George B. Gow to John S. Cooke, 10 June 1861
So. Groton June 10th
 
            My Dear Friend Cook.
                                    I have an opportunity of sending a communication to you by Mr Fessenden & feel that I cannot let it pass without communicating with you & thro. you with all who care to hear a word from me. And now that I have taken pen in hand emotions come to my heart thick & fast. Seldom has my soul been so stirred as it was the morning you left us. To see the young men of our village, known & beloved, armed with instruments of death, not in the mimicry but the stern reality of war stirred our hearts to their lowest depths. As you well / remember tears flowed like rain from summer clouds & emotion choked utterance. But sorrow was not all we felt for the war for which you had enlisted was not for conquest not to settle a diplomatic quarrel. But such a war as man has seldom engaged in. You marched to defend not one but every principle of religious & civil liberty from the violence of the most vilainous hands that ever desecrated the temple of truth.

◆ DATA PROVIDED:
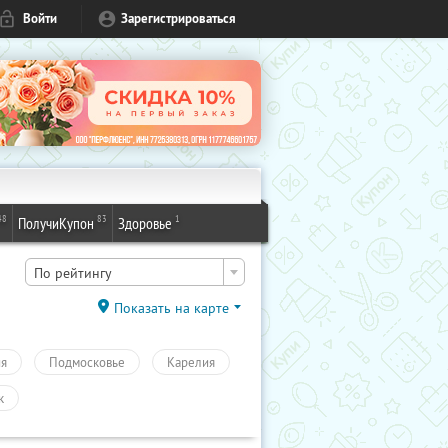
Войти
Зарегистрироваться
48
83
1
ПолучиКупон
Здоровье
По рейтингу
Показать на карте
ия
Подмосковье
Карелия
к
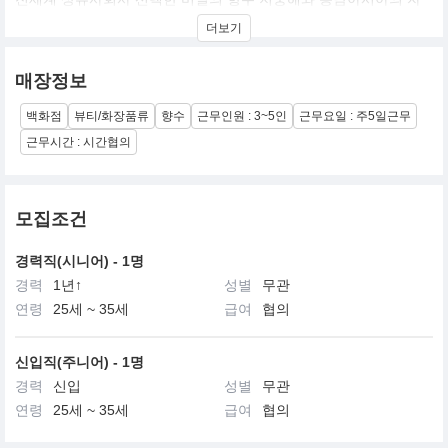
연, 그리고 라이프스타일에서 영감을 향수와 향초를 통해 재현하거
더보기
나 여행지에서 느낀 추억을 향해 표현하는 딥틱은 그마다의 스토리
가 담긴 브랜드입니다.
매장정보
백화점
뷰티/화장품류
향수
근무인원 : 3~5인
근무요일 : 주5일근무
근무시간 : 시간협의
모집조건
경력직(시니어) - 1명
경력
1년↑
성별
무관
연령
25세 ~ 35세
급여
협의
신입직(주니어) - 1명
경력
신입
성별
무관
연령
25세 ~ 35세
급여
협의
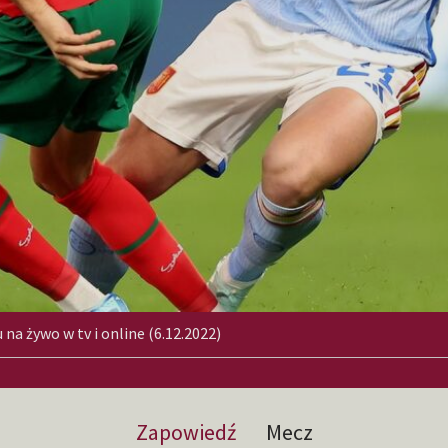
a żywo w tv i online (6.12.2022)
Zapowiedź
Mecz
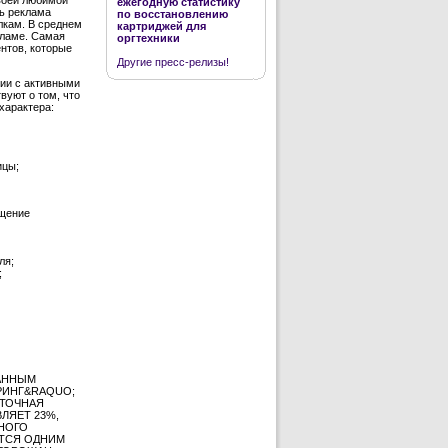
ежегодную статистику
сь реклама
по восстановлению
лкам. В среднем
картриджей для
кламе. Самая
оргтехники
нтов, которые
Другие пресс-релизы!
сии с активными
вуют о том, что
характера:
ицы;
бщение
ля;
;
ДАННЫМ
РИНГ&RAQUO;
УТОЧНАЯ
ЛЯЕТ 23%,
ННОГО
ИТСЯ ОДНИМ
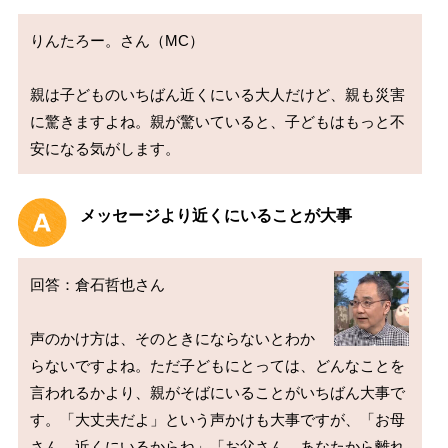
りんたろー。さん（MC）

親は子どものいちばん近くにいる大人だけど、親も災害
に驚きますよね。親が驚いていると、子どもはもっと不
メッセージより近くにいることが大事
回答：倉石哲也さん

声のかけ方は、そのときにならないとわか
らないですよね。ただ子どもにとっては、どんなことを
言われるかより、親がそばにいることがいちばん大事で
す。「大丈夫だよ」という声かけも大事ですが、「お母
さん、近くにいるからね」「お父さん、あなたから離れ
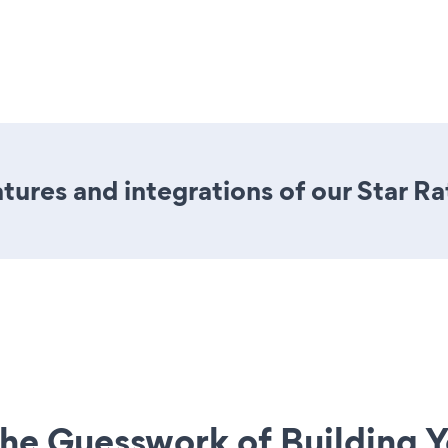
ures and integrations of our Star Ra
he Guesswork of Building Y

◆ DIRECTIVE 1:
Reproduce the listing starting at the line that has "声のかけ方は、そのときにならないとわか" and stopping after its final line, with both of those lines included. Leave the pictures out.
◆ DIRECTIVE 2:
Pick up the 1861 letter to John S. Cooke where it stops and keep writing it.

◆ EXERCISE OUTPUT 1:
声のかけ方は、そのときにならないとわか
らないですよね。ただ子どもにとっては、どんなことを
言われるかより、親がそばにいることがいちばん大事で
す。「大丈夫だよ」という声かけも大事ですが、「お母
さん、近くにいるからね」「お父さん、あなたから離れ
ures and integrations of our Star Ra
he Guesswork of Building Y

◆ EXERCISE OUTPUT 2:
            Our Fathers fought for liberty but when they had conquered a foreign foe like Israel of old they left the work undone. They allowed the Philistines to remain in their borders. Slavery the cursed source of our present calamities was suffered to continue for a / time. But our Fathers took a pledge, yes in all honor it was a pledge from the men of the south that slavery sh'd be banished from the land. But the perfidious south keeps no pledges. Oaths & promises have disappeared before their ambitious purposes as their valor before your good steel. Like the first Charles Stuart compromises & treaties had but one purpose for them, to hold their enemies, (for the friends of freedom & the nation have always been counted their enemies.) at bay till they were prepared for further aggression.
 
            But at last they made their meaning plain. When they trampled on the flag & in return for forbearance offered / violence. then the nation awoke. The old war horse flashed his eye to the North. The hero of the west, the peoples king saw the glance & spoke. "I Abraham Lincoln. Your battalions into line, To the rescue forward!" & old Massachusetts leaped from the quiet of peace, trembling in every muscle with eagerness for the fray. Yes you men of Middlesex, men of Groton, sprang from your homes & your loved ones tho dear to you as life, to stand foremost in defence of your country's honor. There was something dearer to you than home & friends. Some- / thing for which you c'd die. I thank you for saving the nation. I thank you for maintaining the as yet untarnished honor of our Commonwealth. Yours shall be the thanks of every survivor of treason while this land shall be the home of the free. Till your latest day men will honor you as the men who outran all other patriots, bearing the banners of the old Bay state & the outermost battlements of freedom.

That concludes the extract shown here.